═══ Quoted passage ═══
One study published in 1998, for example, showed that rhesus monkeys can form spontaneous representations of small numbers and use them to choose containers with more pieces of fruit. More recently, it was found that monkeys can perform basic arithmetic on a par with college students. Now, German researchers report that not only do rhesus monkeys understand simple mathematical rules, but also that these rules are encoded by single neurons in the rhesus prefrontal.
Animal experiments and neuroimaging studies performed with humans have implicated the prefrontal cortex (PFC) in the processing and execution of numerical operations. In humans, this part of the brain is engaged during tasks involving mathematical rules, and it has long been known that damage to the PFC can lead to impaired quantitative reasoning. Sylvia Bongard and Andreas Nieder of the Institute of Neurobiology at the University of Tubingen therefore hypothesized that PFC neurons are involved in encoding aspects of numerosity, and designed a numerical task based on simple numerical rules to test this.
Two rhesus monkeys were shown pairs of visual stimuli consisting of sets of dots and trained to compare them by applying two simple mathematical rules. In each trial, they were shown a sample set of dots followed, after a short delay, by a test set with a different number of dots. The 'greater than' rule required the monkeys to release a lever if the test set contained more dots than the sample set, whereas the 'less than' rule required them to release the lever if it contained fewer dots. During the interval between each pair of stimuli, a cue was presented, indicating which of the two rules should be applied.
While the monkeys performed this task, microelectrodes were used to record the activity of approximately 500 individual and randomly selected PFC neurons. The response of each cell was determined during four different time periods in each trial: the time during which the sample set of dots was displayed, the delay between the sample and the cue indicating which rule to apply, the time during which thecue was displayed, and the delay between presentation of the rule-related cue and the monkeys' response to it.
Significantly, the monkeys immediately applied the mathematical rules to all the stimuli pairs they were shown, even when the sample sets contained numerosities that had not been previously presented.
Selective responses were recorded during the interval between the cue and the response. 90 rule-selective neurons (~19% of the total from which recordings were made) were detected, which fired independently of the number of dots presented or the sensory properties of the rule-related cue. Of these, 50 fired exclusively when the monkeys produced 'greater than' responses, and the remaining 40 fired exclusively when they produced 'less than' responses. Rule selectivity was not encoded immediately, but emerged in the cells after a short period of time.
Across hundreds of trials, the monkeys had a minimum success rate of 83%. The researchers compared the neuronal responses of individual rule-selective neurons during trials in which the monkeys gave correct responses with trials in which they made errors. The firing rates were found to decrease significantly when the monkeys made the wrong choices. The selectivity of the responses also enabled the reearchers to predict which rule the monkeys were applying during each trial, from the cellular activity they recorded.
Thus, single neurons in the lateral PFC of the rhesus monkey can flexibly encode abstract mathematical rules which guide greater than/ less than decisions.
═══
Assignment 1:
For the account of rule-encoding neurons in rhesus monkeys, decide whether each statement agrees with it: (a) activity was recorded from roughly 500 prefrontal neurons; (b) rule selectivity appeared in the cells immediately; (c) more of the rule-selective neurons fired for 'less than' responses than for 'greater than' responses. Answer yes or no for each and quote the deciding words.
Assignment 2:
Go on with the account of rule-encoding neurons in rhesus monkeys, starting after its final sentence.
The entries are separate material and have no connection to the account of rule-encoding neurons in rhesus monkeys.
═══ Information provided ═══
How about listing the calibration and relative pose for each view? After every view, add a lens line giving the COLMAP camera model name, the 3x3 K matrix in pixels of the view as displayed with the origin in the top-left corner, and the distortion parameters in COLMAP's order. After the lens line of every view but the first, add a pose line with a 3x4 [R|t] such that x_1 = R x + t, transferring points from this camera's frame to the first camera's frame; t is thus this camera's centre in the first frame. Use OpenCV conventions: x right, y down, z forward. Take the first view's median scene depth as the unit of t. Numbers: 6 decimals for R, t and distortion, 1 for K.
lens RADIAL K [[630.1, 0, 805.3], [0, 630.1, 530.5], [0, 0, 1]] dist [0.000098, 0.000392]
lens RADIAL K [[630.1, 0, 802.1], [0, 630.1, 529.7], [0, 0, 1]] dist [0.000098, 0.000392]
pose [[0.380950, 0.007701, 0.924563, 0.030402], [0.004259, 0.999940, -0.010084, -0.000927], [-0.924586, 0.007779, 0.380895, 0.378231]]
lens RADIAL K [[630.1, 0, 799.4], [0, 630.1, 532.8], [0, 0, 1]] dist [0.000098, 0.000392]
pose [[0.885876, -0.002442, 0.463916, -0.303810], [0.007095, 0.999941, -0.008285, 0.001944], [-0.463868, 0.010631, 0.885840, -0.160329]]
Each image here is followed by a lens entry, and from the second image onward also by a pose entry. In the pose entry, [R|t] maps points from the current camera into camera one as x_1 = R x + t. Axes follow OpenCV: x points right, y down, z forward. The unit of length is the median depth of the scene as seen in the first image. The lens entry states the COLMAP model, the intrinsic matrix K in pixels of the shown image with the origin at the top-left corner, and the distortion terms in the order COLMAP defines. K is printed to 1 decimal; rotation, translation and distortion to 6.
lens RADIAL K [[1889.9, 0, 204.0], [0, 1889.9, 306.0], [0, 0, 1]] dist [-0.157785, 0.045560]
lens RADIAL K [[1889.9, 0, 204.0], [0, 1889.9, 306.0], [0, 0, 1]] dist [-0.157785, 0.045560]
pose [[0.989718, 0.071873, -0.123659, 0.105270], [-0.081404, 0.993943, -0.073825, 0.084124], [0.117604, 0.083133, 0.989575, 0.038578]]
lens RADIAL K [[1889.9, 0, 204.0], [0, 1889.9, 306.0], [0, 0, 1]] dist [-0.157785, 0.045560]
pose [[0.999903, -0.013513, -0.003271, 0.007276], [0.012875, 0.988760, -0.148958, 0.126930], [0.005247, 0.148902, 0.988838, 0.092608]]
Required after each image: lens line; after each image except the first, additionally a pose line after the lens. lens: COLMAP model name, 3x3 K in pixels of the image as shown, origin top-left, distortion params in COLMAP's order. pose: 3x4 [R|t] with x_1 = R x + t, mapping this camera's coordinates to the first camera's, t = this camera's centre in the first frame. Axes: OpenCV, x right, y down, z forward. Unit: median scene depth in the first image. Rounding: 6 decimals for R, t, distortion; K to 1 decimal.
═══
Task answer 1:
(a) Yes: "microelectrodes were used to record the activity of approximately 500 individual and randomly selected PFC neurons."
(b) No: "Rule selectivity was not encoded immediately, but emerged in the cells after a short period of time."
(c) No: "Of these, 50 fired exclusively when the monkeys produced 'greater than' responses, and the remaining 40 fired exclusively when they produced 'less than' responses."

Task answer 2:
Each session involved large numbers of unique trials, so it was impossible for the monkeys to solve the task by learning. Instead, they were required to understand relationships between numerosities in each pair of stimuli, and to apply these principles to make their decisions. These findings are consistent with a model which proposes that the PFC contains a network of distinct rule-coding neuron clusters, each of which receives input from a corresponding internal memory cluster and sends its output to a dedicated downstream cluster.
The findings also add to a body of evidence suggesting that humans and other primates process numbers using common cognitive skills with a shared evolutionary origin.
Bongard, S. & Nieder, A. (2010). Basic mathematical rules are encoded by primate prefrontal cortex neurons Proc. Nat. Acad. Sci. DOI: 10.1073/pnas.0909180107.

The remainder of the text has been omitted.